Another issue with wind energy is that generally high wind generation is encountered at the time of low demand. In Rajasthan, wind generation pattern is different from other wind-rich states as its peak generation time varies from other wind energy producing states. However, even this production does not always coincide with peak demand. This is why large-scale wind/solar integration may introduce new patterns in the flow of power which may cause congestions in transmission and distribution networks in case of a conservative planning.
At present, most of the wind plants are not capable of operating during severe voltage sags (ride through capabilities) caused by system faults. In case this happens and a large amount of wind generation trips in certain pockets, the system will be adversely affected, magnifying the effect of faults.
Also, some of the wind turbines consume reactive power from the systems, which can adversely impact the systems during disturbances/high loadings unless suitable mitigating measures are taken.
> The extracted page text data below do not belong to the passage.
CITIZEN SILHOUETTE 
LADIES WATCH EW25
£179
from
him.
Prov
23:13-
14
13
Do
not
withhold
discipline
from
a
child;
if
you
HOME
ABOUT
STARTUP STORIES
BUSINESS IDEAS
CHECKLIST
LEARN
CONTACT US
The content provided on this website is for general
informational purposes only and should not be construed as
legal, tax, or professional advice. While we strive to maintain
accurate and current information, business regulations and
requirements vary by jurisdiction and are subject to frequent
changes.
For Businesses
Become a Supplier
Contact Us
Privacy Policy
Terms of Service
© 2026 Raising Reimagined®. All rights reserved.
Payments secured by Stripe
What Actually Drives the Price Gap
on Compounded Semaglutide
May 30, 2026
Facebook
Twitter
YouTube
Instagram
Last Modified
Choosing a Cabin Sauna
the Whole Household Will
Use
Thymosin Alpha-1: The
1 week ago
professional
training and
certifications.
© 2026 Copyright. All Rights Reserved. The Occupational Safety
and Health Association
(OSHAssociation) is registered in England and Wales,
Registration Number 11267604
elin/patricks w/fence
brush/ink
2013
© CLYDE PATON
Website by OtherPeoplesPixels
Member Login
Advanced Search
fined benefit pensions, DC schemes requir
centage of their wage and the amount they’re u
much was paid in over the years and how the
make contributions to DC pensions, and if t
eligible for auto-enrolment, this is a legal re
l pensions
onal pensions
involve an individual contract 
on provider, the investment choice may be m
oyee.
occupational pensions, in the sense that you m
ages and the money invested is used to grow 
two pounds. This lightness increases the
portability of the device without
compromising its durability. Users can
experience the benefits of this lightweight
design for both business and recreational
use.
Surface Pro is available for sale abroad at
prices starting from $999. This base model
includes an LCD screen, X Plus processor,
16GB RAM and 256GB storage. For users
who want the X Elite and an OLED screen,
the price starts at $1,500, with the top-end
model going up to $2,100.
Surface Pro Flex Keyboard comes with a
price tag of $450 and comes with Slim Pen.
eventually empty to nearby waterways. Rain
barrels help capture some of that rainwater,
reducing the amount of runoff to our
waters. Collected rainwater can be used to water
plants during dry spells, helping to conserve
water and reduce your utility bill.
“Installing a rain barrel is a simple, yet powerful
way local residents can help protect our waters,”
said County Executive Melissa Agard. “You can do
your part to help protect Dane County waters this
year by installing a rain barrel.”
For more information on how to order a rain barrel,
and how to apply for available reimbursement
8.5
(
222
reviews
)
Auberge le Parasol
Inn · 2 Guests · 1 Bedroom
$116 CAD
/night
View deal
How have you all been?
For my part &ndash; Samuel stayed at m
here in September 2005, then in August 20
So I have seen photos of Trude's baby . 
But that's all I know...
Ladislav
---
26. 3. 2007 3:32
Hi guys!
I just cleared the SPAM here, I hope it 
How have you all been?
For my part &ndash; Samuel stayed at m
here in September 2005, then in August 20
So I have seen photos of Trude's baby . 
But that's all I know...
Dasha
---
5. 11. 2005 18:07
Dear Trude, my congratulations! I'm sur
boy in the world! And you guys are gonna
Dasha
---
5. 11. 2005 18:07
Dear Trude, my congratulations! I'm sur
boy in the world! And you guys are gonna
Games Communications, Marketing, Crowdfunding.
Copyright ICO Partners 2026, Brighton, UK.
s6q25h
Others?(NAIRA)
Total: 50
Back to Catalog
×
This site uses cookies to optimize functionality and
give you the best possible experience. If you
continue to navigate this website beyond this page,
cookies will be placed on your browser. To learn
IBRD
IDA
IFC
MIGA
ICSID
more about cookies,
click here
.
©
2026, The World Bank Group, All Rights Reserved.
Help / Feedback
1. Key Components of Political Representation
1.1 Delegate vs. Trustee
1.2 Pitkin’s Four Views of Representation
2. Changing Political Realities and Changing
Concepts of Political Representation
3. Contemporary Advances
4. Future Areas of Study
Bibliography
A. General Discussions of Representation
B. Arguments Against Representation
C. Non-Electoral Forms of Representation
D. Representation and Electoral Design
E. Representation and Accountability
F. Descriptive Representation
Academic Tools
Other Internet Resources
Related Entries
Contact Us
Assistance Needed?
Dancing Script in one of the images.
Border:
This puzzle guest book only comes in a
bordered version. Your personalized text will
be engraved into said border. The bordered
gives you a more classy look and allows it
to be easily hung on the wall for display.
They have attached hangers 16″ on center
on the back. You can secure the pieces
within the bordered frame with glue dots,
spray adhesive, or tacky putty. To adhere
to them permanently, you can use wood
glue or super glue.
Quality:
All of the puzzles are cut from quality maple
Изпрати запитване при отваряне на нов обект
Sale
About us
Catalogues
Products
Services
Harmonic voltage distortion at the connection point of wind farms and solar parks are likely to increase due to the deployment of power electronic equipment for RE generation integration.
Many IPPs have raised a concern that the grid integration issue is already delayed, keeping the high pace of renewable energy development. They say that while both solar and wind energy farms can be developed quickly; the grid infrastructure development takes time. It should have been developed earlier than developing the renewable energy sources.
It was decided that infrastructure requirements would be assessed in seven states that are rich in renewable energy resources as well as have considerable installed capacity and are leading the way in renewable energy installation. These seven states are Tamil Nadu, Maharashtra, Karnataka, Andhra Pradesh, Gujarat, Rajasthan and Himachal Pradesh. All the states have tremendous renewable energy potential but in some states one resource is more abundant than the other. In Tamil Nadu, wind is leading the charge while in Himachal Pradesh hydro is powering the renewable energy expansion. In Gujarat and Rajasthan, both solar and wind are growing at a rapid rate and the potential for both is very high. In the remaining three, potential for all three – wind, solar and hydro – exists in sizeable amounts.